*** Block opens ***

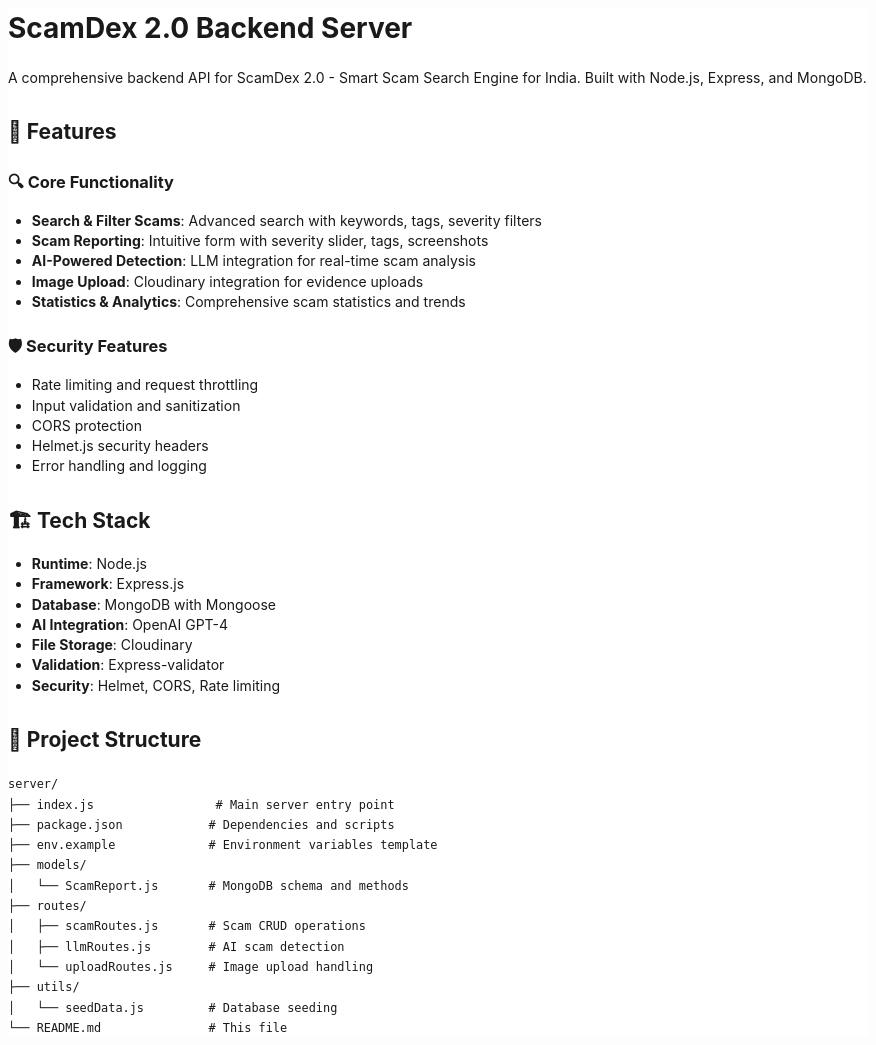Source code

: # ScamDex 2.0 Backend Server

A comprehensive backend API for ScamDex 2.0 - Smart Scam Search Engine for India. Built with Node.js, Express, and MongoDB.

## 🚀 Features

### 🔍 Core Functionality
- **Search & Filter Scams**: Advanced search with keywords, tags, severity filters
- **Scam Reporting**: Intuitive form with severity slider, tags, screenshots
- **AI-Powered Detection**: LLM integration for real-time scam analysis
- **Image Upload**: Cloudinary integration for evidence uploads
- **Statistics & Analytics**: Comprehensive scam statistics and trends

### 🛡️ Security Features
- Rate limiting and request throttling
- Input validation and sanitization
- CORS protection
- Helmet.js security headers
- Error handling and logging

## 🏗️ Tech Stack

- **Runtime**: Node.js
- **Framework**: Express.js
- **Database**: MongoDB with Mongoose
- **AI Integration**: OpenAI GPT-4
- **File Storage**: Cloudinary
- **Validation**: Express-validator
- **Security**: Helmet, CORS, Rate limiting

## 📁 Project Structure

```
server/
├── index.js                 # Main server entry point
├── package.json            # Dependencies and scripts
├── env.example             # Environment variables template
├── models/
│   └── ScamReport.js       # MongoDB schema and methods
├── routes/
│   ├── scamRoutes.js       # Scam CRUD operations
│   ├── llmRoutes.js        # AI scam detection
│   └── uploadRoutes.js     # Image upload handling
├── utils/
│   └── seedData.js         # Database seeding
└── README.md               # This file
```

*** Block closes ***

TASK STATEMENT:
What lines in the data above contain the word "CORS"? Show them all.

PROBLEM SOLUTION:
- CORS protection
- **Security**: Helmet, CORS, Rate limiting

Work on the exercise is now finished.